2.2. Data preparation
All the experiment SFE data in water and in n-octanol were collected from the FreeSolv v0.52 database37 and Minnesota Solvation Database version 201238, respectively. All the structures of the molecules were downloaded from the FreeSolv database. 663 small molecules have the experimental SFE data in water, out of which 243 molecules have the experimental SFE data in octanol in the Minnesota Solvation Database. We excluded some molecules whose HFE by thermodynamic integration (TI) differed more than 1.5 kcal/mol from the experimental values, resulting in 544 molecules in the training set for HFE, and 243 molecules for n-octanol SFE. 156 molecules have both experimental values of HFE and SFE in n-octanol solvent. The molecular names and the corresponding experimental values were listed in Table S7.

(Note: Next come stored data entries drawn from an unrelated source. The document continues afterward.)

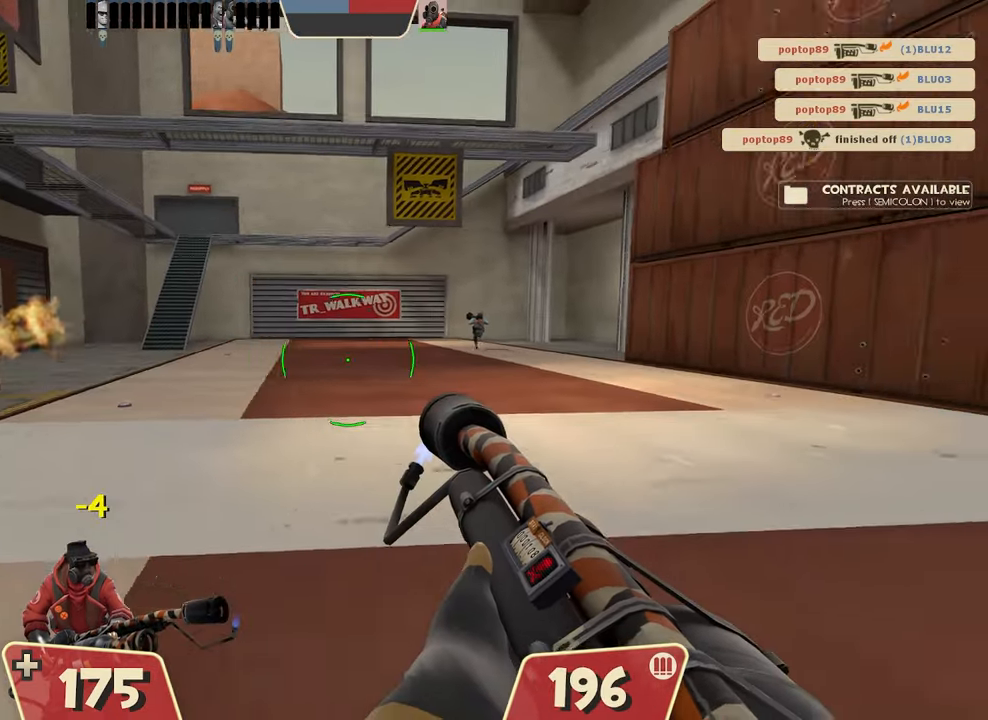
{"buttons": [], "left_stick": "up"}
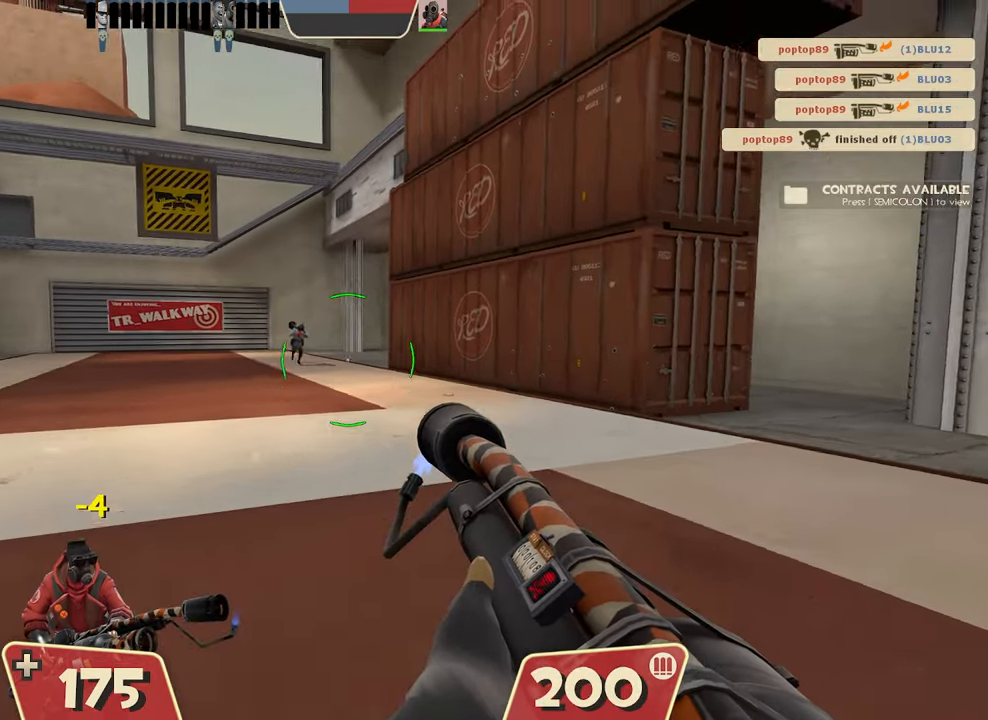
{"buttons": ["L2"], "left_stick": "up", "events": [[501, "L2", "down"]]}
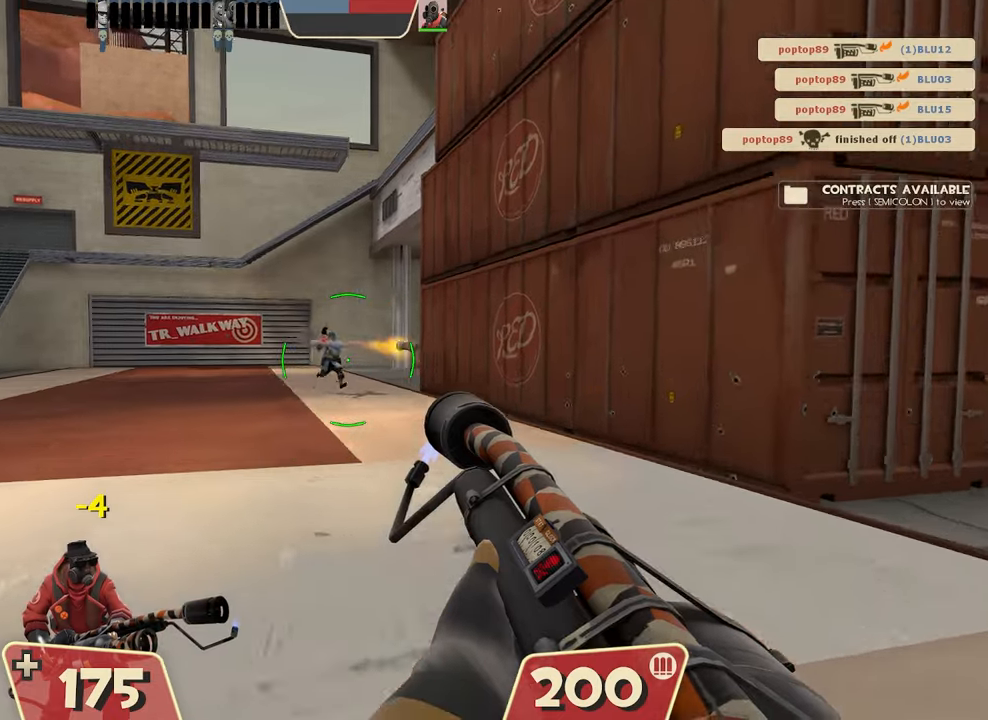
{"buttons": [], "left_stick": "down", "events": [[83, "left_stick", "right"], [167, "L2", "up"], [217, "left_stick", "down"]]}
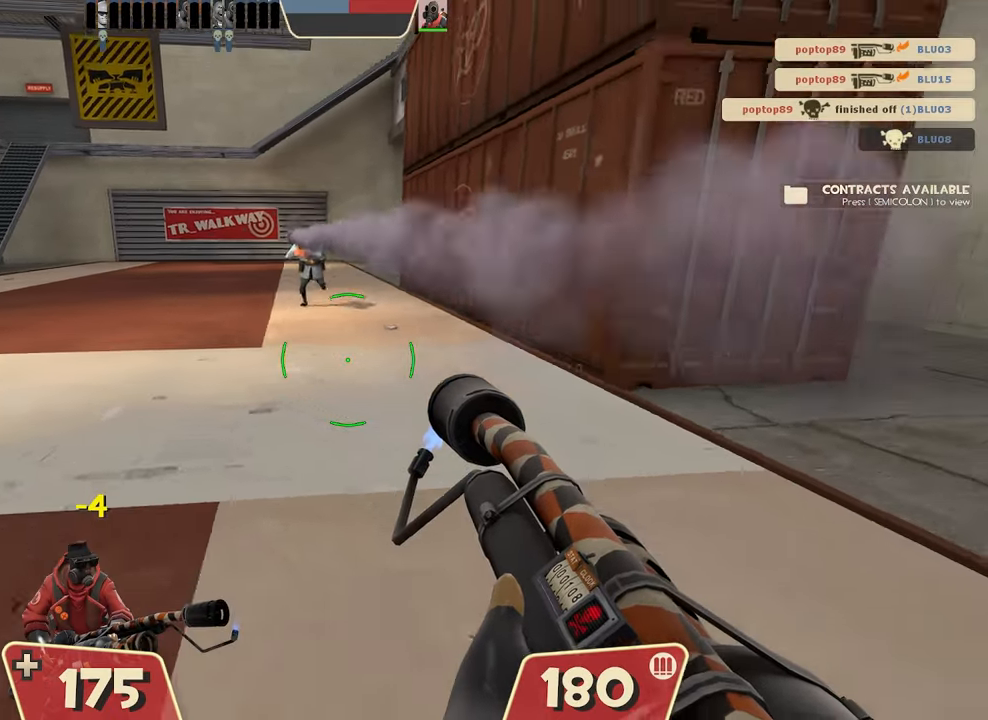
{"buttons": [], "left_stick": "down", "events": []}
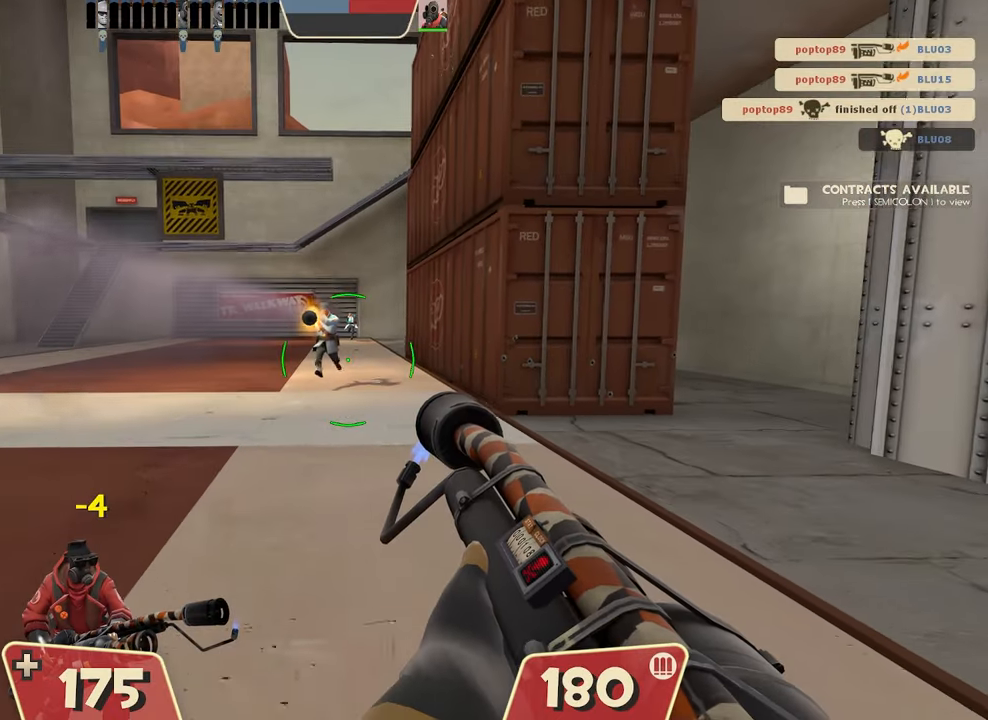
{"buttons": [], "left_stick": "down", "events": [[184, "L2", "down"], [350, "L2", "up"]]}
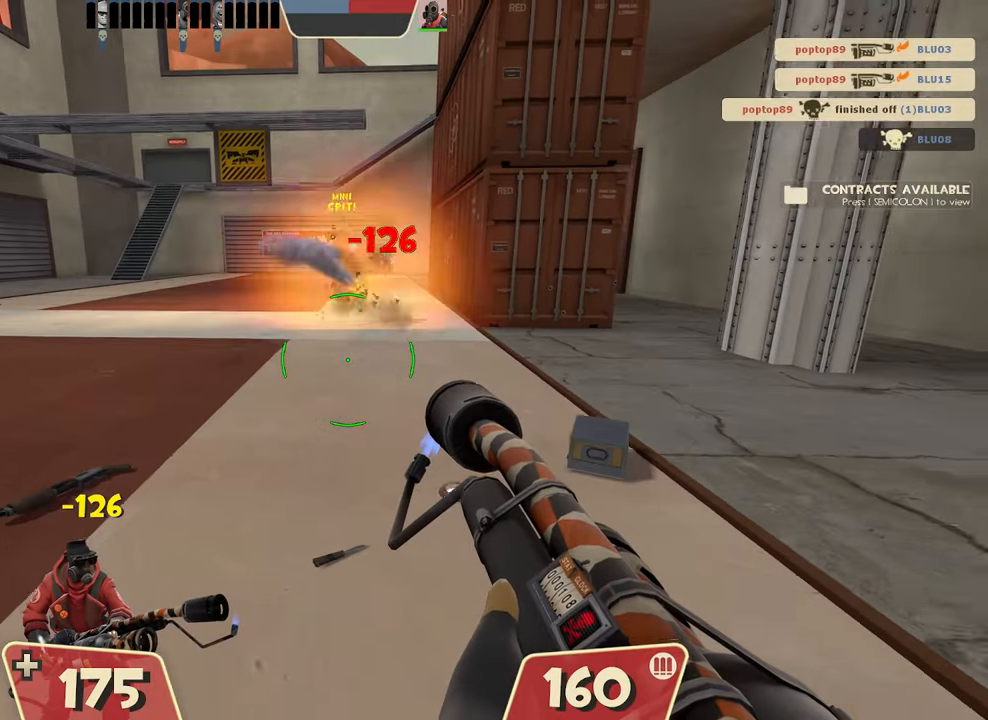
{"buttons": [], "left_stick": "left", "events": [[384, "left_stick", "down-left"], [501, "left_stick", "left"]]}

All the small molecules in the training set were optimized by Gaussian 1639 using the Hartree-Fock theory of model and the 6–31G* basis set. The minimized structures were then used to generate the topology files and GAFF2 force field parameter files with the ABCG2 charge model36 using Antechamber.40 Each molecule was solvated into a cubic water box using the explicit TIP3P water model41, and the minimum distance of the solute molecule to the edges of the box was set to 12 Å.
The experimental logP data came from Martel’s study as detailed above.31 To prepare the data for MM-PBSA calculation, we obtained the structure information of the 707 molecules in the simplified molecular-input line-entry system (SMILES) format. The SMILES strings were then converted to the Mol2 format files using Open Babel42. Following the aforementioned protocol, we generated the topology files for the 707 molecules using the GAFF2 force field parameters and ABCG2 charge model36. This high-quality experimental logP data serves as the test set to evaluate the accuracy of our logP prediction model.

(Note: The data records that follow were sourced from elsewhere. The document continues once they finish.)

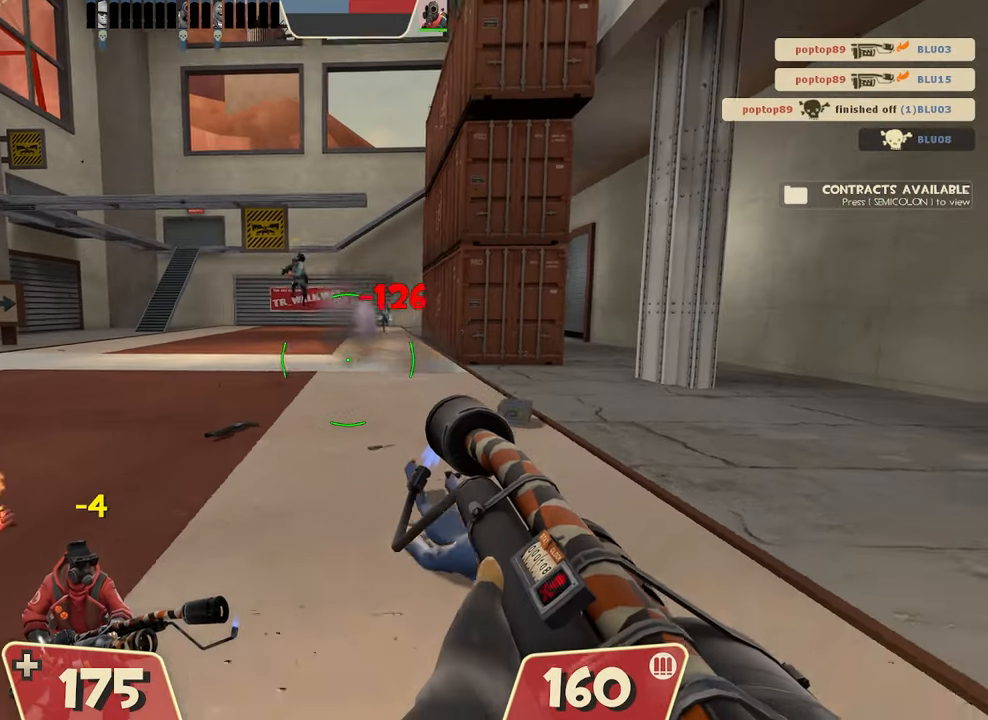
{"buttons": [], "left_stick": "up-left", "events": [[217, "left_stick", "up-left"]]}
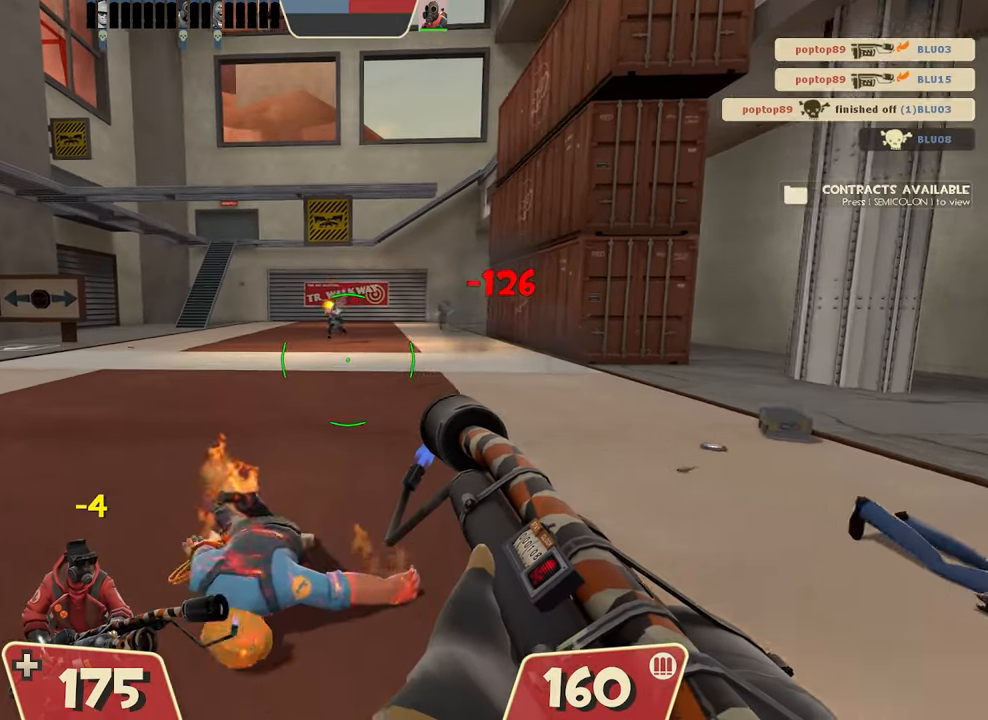
{"buttons": ["L2"], "left_stick": "up", "events": [[251, "L2", "down"], [351, "left_stick", "up"]]}
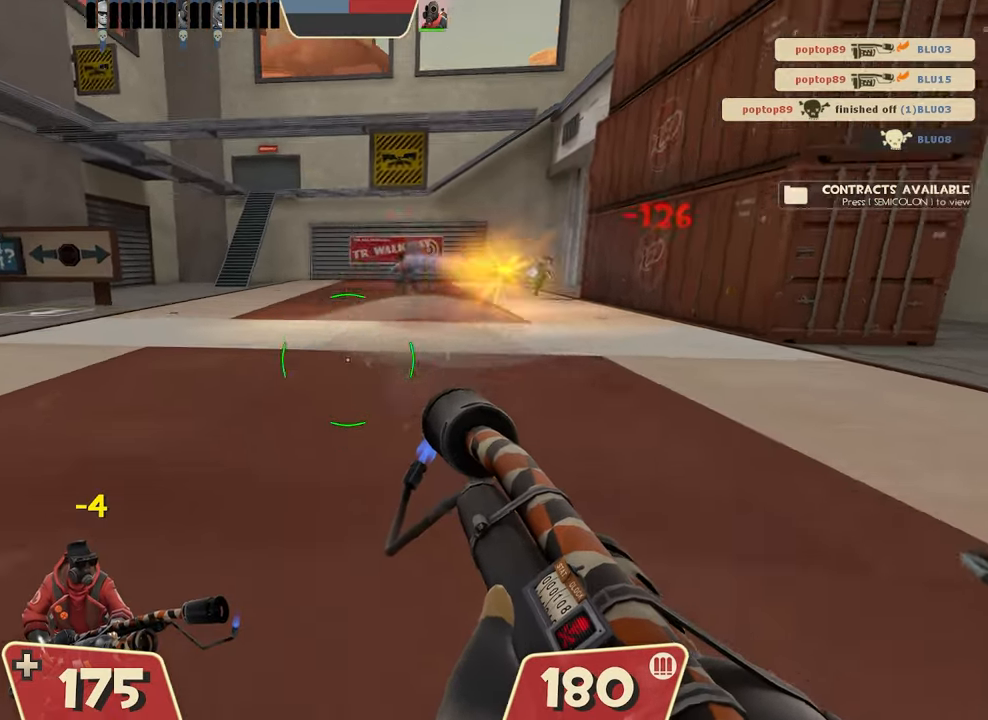
{"buttons": [], "left_stick": "up", "events": [[17, "L2", "up"]]}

2.3. Ab-initio logP calculation
We performed ab initio calculations using Gaussian 1639 for all the training set and test set molecules to calculate SFEs using SMD method.43 To calculate SFE of a molecule, we first carried out geometric optimization using the B3LYP/6–31G* and/or HF/6–31G* model chemistry with the SCRF and SMD keywords; we then performed a single point calculation at the same level of model chemistry without considering solvent effect. The energy difference was calculated as the solvation free energy of the molecule. logP was calculated in two modes. In the first mode (single point), both HFE and n-octanol SFE were calculated using a single input geometry; in the second mode (geometry optimization), both HFE and n-octanol SFE were calculated normally as described above.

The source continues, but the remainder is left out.